Wouters and Carroll, an independent security researcher and founder of travel website Seats.aero, shared the full technical details of their hacking technique with Dormakaba in November 2022. Dormakaba says it has been working since early last year to make hotels using Saflok aware of their security flaws and to help them repair or replace the vulnerable locks. Many of the Saflok systems sold over the past eight years do not require hardware replacement for each individual lock. Instead, hotels only need to update or replace the front desk management system and have a technician perform a relatively quick reprogramming of each lock, door by door.
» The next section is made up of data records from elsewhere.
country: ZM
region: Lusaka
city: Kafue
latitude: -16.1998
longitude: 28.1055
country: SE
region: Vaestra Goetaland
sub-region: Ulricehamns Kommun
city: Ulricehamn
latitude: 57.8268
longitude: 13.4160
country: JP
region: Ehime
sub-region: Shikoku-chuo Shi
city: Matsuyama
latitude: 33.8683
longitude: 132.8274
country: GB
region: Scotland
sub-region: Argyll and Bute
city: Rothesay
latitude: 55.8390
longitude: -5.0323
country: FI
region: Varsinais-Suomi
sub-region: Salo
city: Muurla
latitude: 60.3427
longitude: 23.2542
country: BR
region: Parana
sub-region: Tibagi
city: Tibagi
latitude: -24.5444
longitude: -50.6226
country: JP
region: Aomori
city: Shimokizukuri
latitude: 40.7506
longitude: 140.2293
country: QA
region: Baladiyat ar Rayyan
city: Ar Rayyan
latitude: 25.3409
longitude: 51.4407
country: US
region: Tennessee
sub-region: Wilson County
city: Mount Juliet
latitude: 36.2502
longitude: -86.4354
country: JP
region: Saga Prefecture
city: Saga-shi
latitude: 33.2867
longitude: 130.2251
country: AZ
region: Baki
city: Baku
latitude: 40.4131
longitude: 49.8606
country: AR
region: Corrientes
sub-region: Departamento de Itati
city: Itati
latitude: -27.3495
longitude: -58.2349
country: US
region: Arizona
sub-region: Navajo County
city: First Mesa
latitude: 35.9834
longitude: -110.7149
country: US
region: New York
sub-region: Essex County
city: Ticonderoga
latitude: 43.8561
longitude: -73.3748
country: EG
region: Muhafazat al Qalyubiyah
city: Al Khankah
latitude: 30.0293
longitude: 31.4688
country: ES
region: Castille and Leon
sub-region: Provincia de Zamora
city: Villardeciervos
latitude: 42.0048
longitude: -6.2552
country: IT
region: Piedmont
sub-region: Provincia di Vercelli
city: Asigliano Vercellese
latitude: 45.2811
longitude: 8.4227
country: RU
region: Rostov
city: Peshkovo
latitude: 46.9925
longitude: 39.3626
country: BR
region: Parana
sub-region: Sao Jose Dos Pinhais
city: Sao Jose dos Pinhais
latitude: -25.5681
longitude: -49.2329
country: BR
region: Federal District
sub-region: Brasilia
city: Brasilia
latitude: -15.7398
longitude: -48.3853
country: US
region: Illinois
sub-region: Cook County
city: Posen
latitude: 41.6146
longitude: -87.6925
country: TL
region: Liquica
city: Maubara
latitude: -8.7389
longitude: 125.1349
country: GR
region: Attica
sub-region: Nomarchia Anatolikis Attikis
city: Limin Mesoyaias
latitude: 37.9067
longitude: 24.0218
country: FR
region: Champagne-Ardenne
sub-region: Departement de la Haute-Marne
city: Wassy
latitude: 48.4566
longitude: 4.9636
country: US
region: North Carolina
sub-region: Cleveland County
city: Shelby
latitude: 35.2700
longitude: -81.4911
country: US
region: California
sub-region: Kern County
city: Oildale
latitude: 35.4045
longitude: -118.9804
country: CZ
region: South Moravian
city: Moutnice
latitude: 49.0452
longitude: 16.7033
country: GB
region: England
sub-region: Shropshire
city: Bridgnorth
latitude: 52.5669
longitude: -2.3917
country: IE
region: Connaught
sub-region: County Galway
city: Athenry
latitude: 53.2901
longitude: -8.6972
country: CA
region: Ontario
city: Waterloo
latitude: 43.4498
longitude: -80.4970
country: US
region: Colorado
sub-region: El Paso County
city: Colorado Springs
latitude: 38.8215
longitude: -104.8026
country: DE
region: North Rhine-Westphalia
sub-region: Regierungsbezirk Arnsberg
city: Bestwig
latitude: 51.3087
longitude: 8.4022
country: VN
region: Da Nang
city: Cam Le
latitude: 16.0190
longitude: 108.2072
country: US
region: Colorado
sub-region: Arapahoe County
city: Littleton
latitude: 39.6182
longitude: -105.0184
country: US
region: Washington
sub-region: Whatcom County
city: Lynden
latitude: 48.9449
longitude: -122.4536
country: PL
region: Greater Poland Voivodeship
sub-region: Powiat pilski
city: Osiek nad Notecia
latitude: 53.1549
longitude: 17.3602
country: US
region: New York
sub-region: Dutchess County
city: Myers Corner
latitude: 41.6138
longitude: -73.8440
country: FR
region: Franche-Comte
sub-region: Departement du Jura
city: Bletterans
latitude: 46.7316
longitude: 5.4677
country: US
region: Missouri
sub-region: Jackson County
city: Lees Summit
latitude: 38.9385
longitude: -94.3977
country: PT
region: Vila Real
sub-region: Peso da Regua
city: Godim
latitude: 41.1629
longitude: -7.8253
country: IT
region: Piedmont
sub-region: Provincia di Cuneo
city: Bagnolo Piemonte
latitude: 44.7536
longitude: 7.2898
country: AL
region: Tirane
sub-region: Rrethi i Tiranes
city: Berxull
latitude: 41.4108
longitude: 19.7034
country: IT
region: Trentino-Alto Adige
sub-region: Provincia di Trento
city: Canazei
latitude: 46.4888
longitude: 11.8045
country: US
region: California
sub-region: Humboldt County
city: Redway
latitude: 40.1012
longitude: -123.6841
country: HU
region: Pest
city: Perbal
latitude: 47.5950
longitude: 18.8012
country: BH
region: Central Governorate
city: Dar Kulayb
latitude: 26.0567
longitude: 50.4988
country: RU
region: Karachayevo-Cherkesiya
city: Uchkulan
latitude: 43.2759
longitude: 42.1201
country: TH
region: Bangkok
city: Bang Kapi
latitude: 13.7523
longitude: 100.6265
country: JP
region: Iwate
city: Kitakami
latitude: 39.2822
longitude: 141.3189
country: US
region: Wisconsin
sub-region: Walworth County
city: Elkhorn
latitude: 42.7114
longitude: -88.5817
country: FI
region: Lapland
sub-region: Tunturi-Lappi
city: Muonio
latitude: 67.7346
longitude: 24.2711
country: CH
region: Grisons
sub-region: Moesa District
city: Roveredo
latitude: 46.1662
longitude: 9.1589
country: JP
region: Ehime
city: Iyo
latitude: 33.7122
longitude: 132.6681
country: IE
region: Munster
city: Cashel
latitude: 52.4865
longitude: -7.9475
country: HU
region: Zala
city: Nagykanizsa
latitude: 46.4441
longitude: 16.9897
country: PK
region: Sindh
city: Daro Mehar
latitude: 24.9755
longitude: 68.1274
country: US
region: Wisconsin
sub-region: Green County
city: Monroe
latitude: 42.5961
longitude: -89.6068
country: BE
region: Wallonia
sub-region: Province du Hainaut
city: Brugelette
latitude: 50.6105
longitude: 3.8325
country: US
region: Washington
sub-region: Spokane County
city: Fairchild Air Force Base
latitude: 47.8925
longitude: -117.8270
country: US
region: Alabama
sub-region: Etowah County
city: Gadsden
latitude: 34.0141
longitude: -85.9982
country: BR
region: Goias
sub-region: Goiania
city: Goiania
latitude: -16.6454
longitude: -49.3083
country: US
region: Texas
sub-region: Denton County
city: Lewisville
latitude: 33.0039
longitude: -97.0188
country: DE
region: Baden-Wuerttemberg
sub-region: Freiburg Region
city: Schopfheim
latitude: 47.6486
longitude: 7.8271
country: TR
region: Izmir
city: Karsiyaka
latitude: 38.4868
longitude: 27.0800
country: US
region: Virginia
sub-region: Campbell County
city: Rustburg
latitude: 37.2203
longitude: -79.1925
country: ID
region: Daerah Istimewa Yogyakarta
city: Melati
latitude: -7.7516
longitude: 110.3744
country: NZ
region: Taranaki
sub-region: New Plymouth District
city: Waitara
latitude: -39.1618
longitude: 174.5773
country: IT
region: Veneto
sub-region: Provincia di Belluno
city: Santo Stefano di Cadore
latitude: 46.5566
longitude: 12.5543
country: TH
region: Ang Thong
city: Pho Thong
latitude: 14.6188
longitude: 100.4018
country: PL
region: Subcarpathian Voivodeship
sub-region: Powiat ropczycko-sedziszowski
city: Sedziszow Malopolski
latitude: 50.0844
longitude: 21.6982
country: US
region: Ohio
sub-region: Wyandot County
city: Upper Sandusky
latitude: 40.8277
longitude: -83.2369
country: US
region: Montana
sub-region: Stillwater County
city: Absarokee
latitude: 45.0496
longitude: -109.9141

Wouters and Carroll say that Dormakaba still told them that as of this month, only 36 percent of installed Safloks have been updated. Since the locks are not connected to the internet and some older locks still need a hardware upgrade, they say it will take at least months longer to roll out the full solution. For some older installations it can take years.

“We have been working closely with our partners to identify and implement an immediate fix for this vulnerability, along with a longer-term fix,” Dormakaba wrote to WIRED in a statement, though it declined to detail what those “immediate restriction” could be. “Our customers and partners all take safety very seriously and we are confident that all reasonable steps will be taken to address this matter in a responsible manner.”